Images with pose keypoints:

###

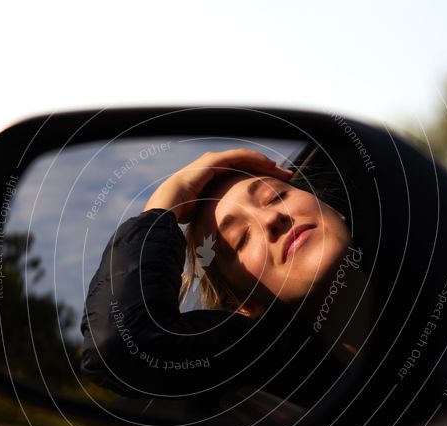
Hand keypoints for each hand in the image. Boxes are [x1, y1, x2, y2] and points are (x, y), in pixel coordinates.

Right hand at [143, 149, 293, 223]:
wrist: (160, 218)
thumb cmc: (177, 227)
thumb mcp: (201, 224)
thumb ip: (213, 225)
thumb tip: (222, 246)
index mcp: (206, 183)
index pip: (236, 176)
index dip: (257, 179)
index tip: (276, 188)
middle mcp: (206, 170)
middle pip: (242, 165)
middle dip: (264, 168)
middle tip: (286, 174)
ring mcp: (206, 165)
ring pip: (241, 158)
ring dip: (264, 162)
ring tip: (282, 170)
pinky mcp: (207, 164)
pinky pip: (236, 157)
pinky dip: (253, 159)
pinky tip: (269, 165)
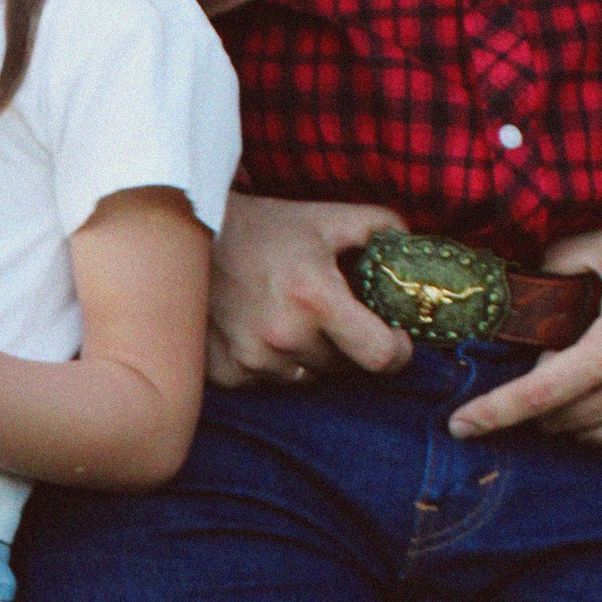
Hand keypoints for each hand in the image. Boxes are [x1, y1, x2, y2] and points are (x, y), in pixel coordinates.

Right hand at [207, 195, 415, 389]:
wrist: (188, 236)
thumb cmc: (264, 227)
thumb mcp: (327, 219)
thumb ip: (381, 229)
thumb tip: (414, 249)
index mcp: (315, 298)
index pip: (380, 356)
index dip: (397, 350)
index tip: (394, 337)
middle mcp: (283, 335)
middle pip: (343, 368)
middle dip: (346, 345)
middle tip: (331, 314)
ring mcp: (251, 358)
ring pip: (305, 377)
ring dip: (307, 356)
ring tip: (289, 318)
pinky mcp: (225, 372)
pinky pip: (267, 382)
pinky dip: (270, 364)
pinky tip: (258, 330)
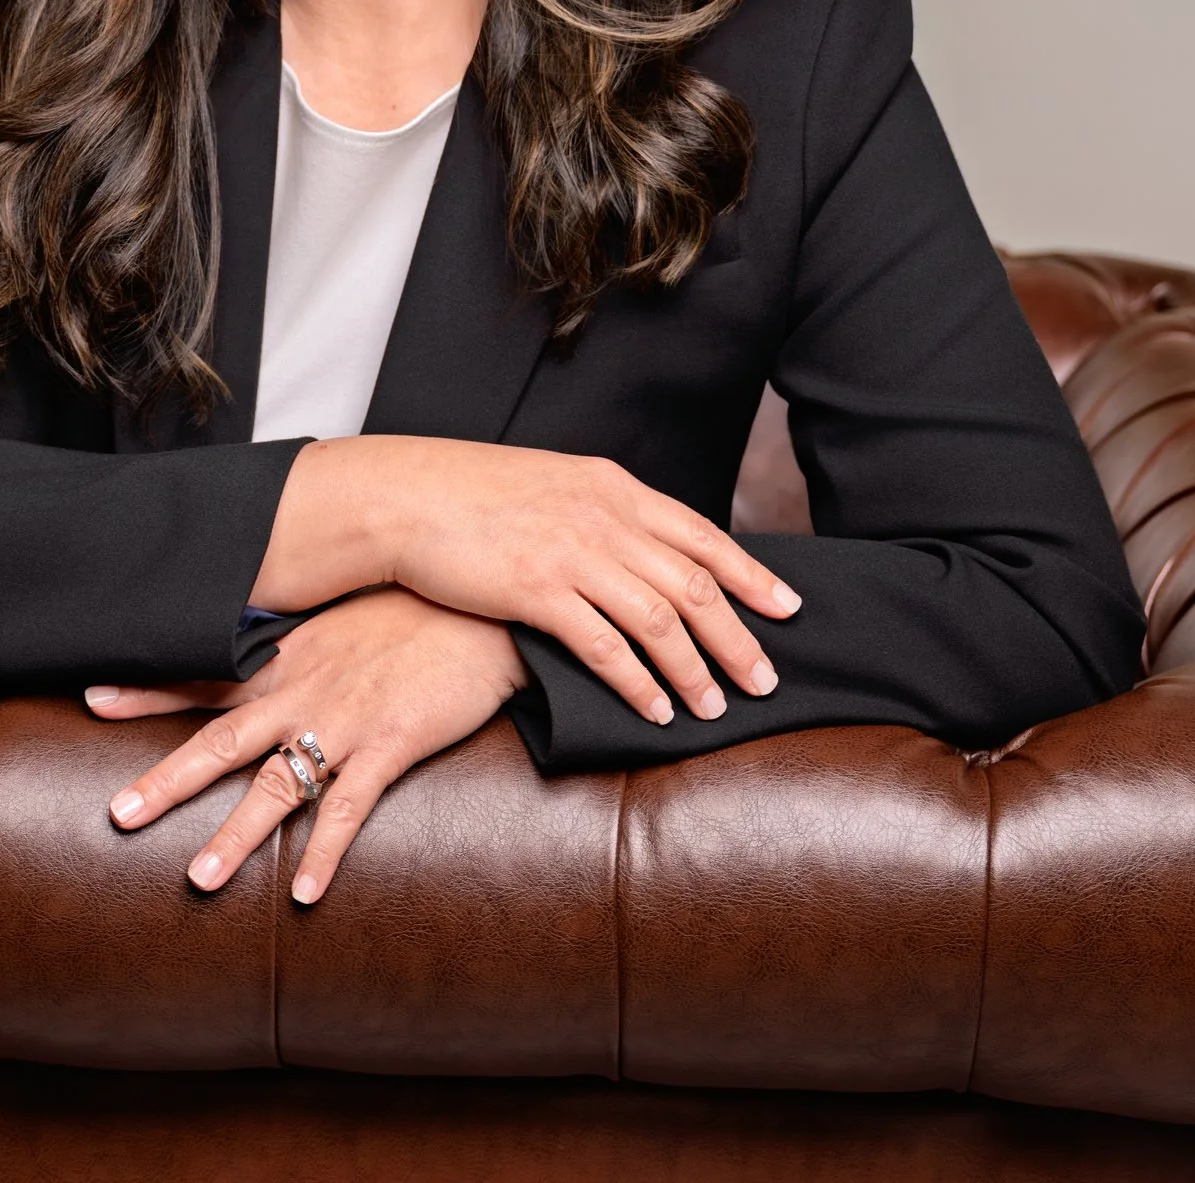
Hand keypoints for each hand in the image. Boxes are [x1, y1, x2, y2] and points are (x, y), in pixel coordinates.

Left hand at [87, 587, 523, 903]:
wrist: (483, 609)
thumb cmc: (416, 611)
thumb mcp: (344, 619)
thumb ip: (300, 645)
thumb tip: (264, 655)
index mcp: (289, 661)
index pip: (205, 677)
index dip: (148, 691)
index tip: (93, 700)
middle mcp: (304, 693)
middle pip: (222, 740)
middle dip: (168, 780)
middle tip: (118, 814)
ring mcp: (345, 722)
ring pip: (277, 785)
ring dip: (235, 835)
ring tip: (199, 880)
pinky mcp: (391, 745)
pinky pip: (350, 808)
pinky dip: (325, 852)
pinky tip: (305, 894)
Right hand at [252, 436, 797, 727]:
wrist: (406, 495)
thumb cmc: (472, 494)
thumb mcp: (554, 485)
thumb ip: (603, 514)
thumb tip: (642, 549)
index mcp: (614, 488)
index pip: (702, 536)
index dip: (752, 575)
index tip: (788, 608)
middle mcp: (604, 517)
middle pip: (693, 584)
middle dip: (738, 636)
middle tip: (766, 680)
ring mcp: (572, 552)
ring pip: (658, 620)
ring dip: (694, 669)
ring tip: (715, 707)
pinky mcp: (536, 589)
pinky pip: (604, 646)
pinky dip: (637, 683)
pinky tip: (653, 710)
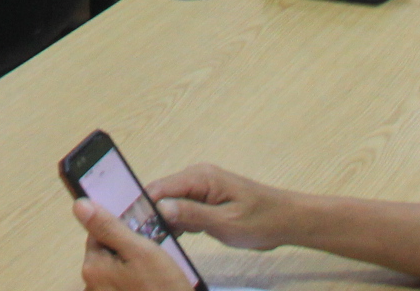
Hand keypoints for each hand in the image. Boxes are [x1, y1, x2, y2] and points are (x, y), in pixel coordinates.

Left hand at [73, 201, 195, 290]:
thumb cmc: (162, 288)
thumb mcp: (140, 251)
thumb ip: (109, 227)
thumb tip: (79, 205)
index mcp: (92, 267)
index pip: (97, 234)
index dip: (120, 232)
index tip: (139, 236)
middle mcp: (91, 285)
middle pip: (106, 253)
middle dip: (126, 251)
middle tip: (151, 257)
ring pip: (115, 270)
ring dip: (131, 268)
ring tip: (154, 274)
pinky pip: (121, 285)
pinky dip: (134, 282)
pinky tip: (150, 285)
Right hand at [145, 162, 298, 251]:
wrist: (288, 220)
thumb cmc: (261, 220)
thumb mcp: (226, 222)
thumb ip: (192, 214)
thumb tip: (160, 208)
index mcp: (200, 177)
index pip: (160, 188)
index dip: (142, 206)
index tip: (131, 226)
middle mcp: (197, 178)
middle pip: (161, 194)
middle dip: (150, 215)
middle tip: (142, 238)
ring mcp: (201, 189)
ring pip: (170, 203)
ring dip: (164, 221)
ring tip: (155, 241)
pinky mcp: (206, 201)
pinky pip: (182, 210)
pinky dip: (177, 224)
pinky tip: (174, 239)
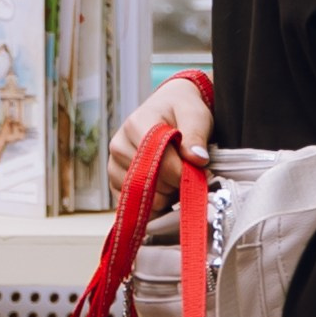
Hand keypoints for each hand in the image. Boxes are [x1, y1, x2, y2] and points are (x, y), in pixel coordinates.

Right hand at [108, 72, 212, 206]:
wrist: (168, 110)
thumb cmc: (182, 112)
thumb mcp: (196, 116)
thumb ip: (196, 136)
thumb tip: (198, 159)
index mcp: (136, 125)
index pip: (160, 161)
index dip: (184, 172)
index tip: (201, 171)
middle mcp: (119, 146)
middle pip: (152, 183)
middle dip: (176, 184)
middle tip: (188, 170)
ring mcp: (114, 166)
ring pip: (145, 199)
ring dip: (166, 195)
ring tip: (175, 175)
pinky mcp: (115, 183)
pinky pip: (136, 206)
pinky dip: (155, 204)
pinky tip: (165, 187)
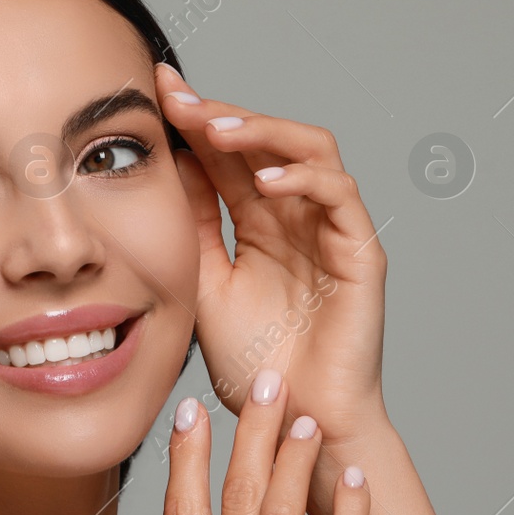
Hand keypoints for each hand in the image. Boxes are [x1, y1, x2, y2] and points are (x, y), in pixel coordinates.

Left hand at [154, 62, 389, 443]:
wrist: (291, 423)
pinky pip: (339, 194)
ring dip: (263, 131)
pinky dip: (302, 179)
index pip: (228, 157)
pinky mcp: (360, 252)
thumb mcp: (202, 284)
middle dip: (220, 114)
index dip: (194, 121)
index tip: (153, 91)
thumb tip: (160, 168)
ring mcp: (331, 230)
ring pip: (308, 150)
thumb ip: (190, 228)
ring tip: (217, 128)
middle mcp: (297, 218)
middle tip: (177, 96)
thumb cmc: (254, 366)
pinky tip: (263, 182)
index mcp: (258, 225)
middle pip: (265, 142)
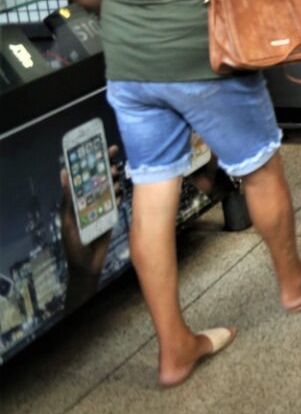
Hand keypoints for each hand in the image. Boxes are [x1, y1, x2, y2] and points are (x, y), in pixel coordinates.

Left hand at [59, 145, 119, 278]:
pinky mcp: (110, 216)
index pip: (83, 177)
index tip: (98, 148)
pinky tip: (123, 190)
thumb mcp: (68, 220)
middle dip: (105, 166)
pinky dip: (119, 194)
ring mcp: (100, 208)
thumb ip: (68, 199)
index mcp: (75, 201)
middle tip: (115, 153)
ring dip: (113, 179)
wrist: (87, 265)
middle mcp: (88, 202)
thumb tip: (64, 174)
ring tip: (118, 173)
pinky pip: (116, 201)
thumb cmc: (74, 244)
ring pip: (108, 188)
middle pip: (98, 179)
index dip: (90, 162)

###

» TASK DIRECTIONS
Repeat the records above word for word. Pictures stay out of the copy.

» EXPECTED ANSWER
Hand keypoints for each hand in the image. Boxes are [x1, y1, x2, y2] and points are (x, y), in pixel coordinates.

Right hand at [143, 149, 293, 223]:
wrist: (160, 218)
thumb cmc: (177, 227)
thumb mcp: (201, 224)
thumb ip: (213, 225)
thumb tip: (222, 246)
index mcp: (206, 183)
index pip: (236, 176)
index dip: (257, 179)
index tip: (276, 188)
middle mcp: (206, 170)
middle pip: (242, 165)
middle dip: (264, 168)
middle tip: (286, 174)
ring mcp: (206, 165)
ring pip: (241, 158)
ring dip: (264, 162)
ring tip: (282, 170)
pinky mcp: (207, 164)
pinky pip: (236, 157)
pinky dip: (253, 159)
pinky tip: (269, 165)
Hand keypoints for each hand in the image. Boxes are [x1, y1, x2, y2] and points are (x, y), in pixel coordinates.

Right hand at [207, 195, 415, 389]:
wrist: (188, 236)
thumb cmc: (264, 227)
thumb mcp: (327, 219)
thumb ip: (381, 229)
thumb tip: (414, 249)
index mcp: (315, 298)
index pip: (380, 356)
index dip: (397, 350)
index tip: (394, 337)
middle mcp: (283, 335)
middle pip: (343, 368)
middle dip: (346, 345)
middle tip: (331, 314)
ring mcp: (251, 358)
ring pip: (305, 377)
ring dip: (307, 356)
ring tip: (289, 318)
pinky mcp: (225, 372)
pinky pip: (267, 382)
pinky dip: (270, 364)
pinky tip: (258, 330)
Hand keypoints for each hand in the image. Boxes are [x1, y1, x2, y2] and points are (x, y), in pixel coordinates.

Left hand at [87, 587, 523, 903]:
wrist: (483, 609)
thumb cmc: (416, 611)
thumb mcp: (344, 619)
thumb ip: (300, 645)
thumb tip: (264, 655)
index mcp: (289, 661)
index pip: (205, 677)
index dip: (148, 691)
index tip: (93, 700)
middle mcp: (304, 693)
middle pip: (222, 740)
middle dip: (168, 780)
middle tip: (118, 814)
ring mcp: (345, 722)
ring pip: (277, 785)
ring dip: (235, 835)
ring tip: (199, 880)
pinky mcp: (391, 745)
pinky pip: (350, 808)
pinky dip: (325, 852)
pinky tip: (305, 894)
Right hand at [252, 436, 797, 727]:
wrist: (406, 495)
thumb cmc: (472, 494)
thumb mcp: (554, 485)
thumb ip: (603, 514)
thumb tip: (642, 549)
index mcp: (614, 488)
index pip: (702, 536)
index dip: (752, 575)
index tip: (788, 608)
middle mcp: (604, 517)
middle pip: (693, 584)
middle dip: (738, 636)
middle tip: (766, 680)
ring mcp: (572, 552)
ring pip: (658, 620)
ring dip: (694, 669)
ring tip: (715, 707)
pinky mcp: (536, 589)
pinky pip: (604, 646)
pinky dip: (637, 683)
pinky tip: (653, 710)
Hand keypoints for each hand in the image. Boxes are [x1, y1, x2, y2] and points are (x, y), in pixel coordinates.

Left hand at [73, 201, 195, 290]:
thumb cmc: (162, 288)
thumb mcp: (140, 251)
thumb ip: (109, 227)
thumb tip: (79, 205)
index mcp: (92, 267)
index pip: (97, 234)
index dip: (120, 232)
index tip: (139, 236)
middle mcp: (91, 285)
middle pip: (106, 253)
middle dip: (126, 251)
middle tip: (151, 257)
ring pip: (115, 270)
ring dip: (131, 268)
ring tip: (154, 274)
pinky pip: (121, 285)
pinky dip: (134, 282)
pinky tip: (150, 285)
Right hand at [145, 162, 298, 251]:
wrist: (288, 220)
thumb cmc: (261, 220)
thumb mcp: (226, 222)
thumb ip: (192, 214)
thumb tip: (160, 208)
index mcp: (200, 177)
index pip: (160, 188)
index dip: (142, 206)
index tip: (131, 226)
middle mcp: (197, 178)
middle pip: (161, 194)
middle dip: (150, 215)
middle tip: (142, 238)
ring mcp: (201, 189)
ring pip: (170, 203)
ring dip: (164, 221)
ring tip: (155, 241)
pinky mcp: (206, 201)
pinky pip: (182, 210)
pinky dip: (177, 224)
pinky tip: (174, 239)
Hand keypoints for each hand in the image. Boxes are [x1, y1, x2, y2] and points are (x, y), in pixel coordinates.

Right hand at [108, 72, 212, 206]:
wrist: (168, 110)
thumb cmc: (182, 112)
thumb mcp: (196, 116)
thumb ip: (196, 136)
thumb tip: (198, 159)
index mcp: (136, 125)
index pip: (160, 161)
index dip: (184, 172)
index tip: (201, 171)
middle mcp: (119, 146)
middle pip: (152, 183)
middle dip: (176, 184)
middle tip: (188, 170)
ring mcp: (114, 166)
ring pip: (145, 199)
ring dip: (166, 195)
ring tip: (175, 175)
pinky mcp: (115, 183)
pinky pip: (136, 206)
pinky dip: (155, 204)
pinky tip: (165, 187)
Hand keypoints for each hand in the image. Boxes are [x1, y1, x2, y2] and points are (x, y), in pixel coordinates.

Left hand at [154, 62, 389, 443]:
wrist: (291, 423)
pinky pip: (339, 194)
ring dip: (263, 131)
pinky dip: (302, 179)
index pip: (228, 157)
pinky mcp: (360, 252)
thumb mcp: (202, 284)
middle dip: (220, 114)
index dip: (194, 121)
index tip: (153, 91)
thumb tip: (160, 168)
ring mcp: (331, 230)
ring pip: (308, 150)
thumb ip: (190, 228)
ring tip: (217, 128)
middle mcp: (297, 218)
middle tip: (177, 96)
thumb cmc: (254, 366)
pinky tip: (263, 182)
index mcp: (258, 225)
middle pip: (265, 142)
Hand keypoints for each hand in the image. Boxes are [x1, y1, x2, y2] and points are (x, y), in pixel coordinates.

Left hand at [59, 145, 119, 278]:
pinky mcp: (110, 216)
index pip: (83, 177)
index tip: (98, 148)
pinky tip: (123, 190)
thumb mcp: (68, 220)
middle dip: (105, 166)
pinky dip: (119, 194)
ring mcp: (100, 208)
thumb ip: (68, 199)
index mcp: (75, 201)
middle tip: (115, 153)
ring dip: (113, 179)
wrist: (87, 265)
middle mcp: (88, 202)
thumb tip: (64, 174)
ring tip: (118, 173)
pinky pip: (116, 201)
thumb cmc: (74, 244)
ring pip: (108, 188)
middle pip: (98, 179)
index dip: (90, 162)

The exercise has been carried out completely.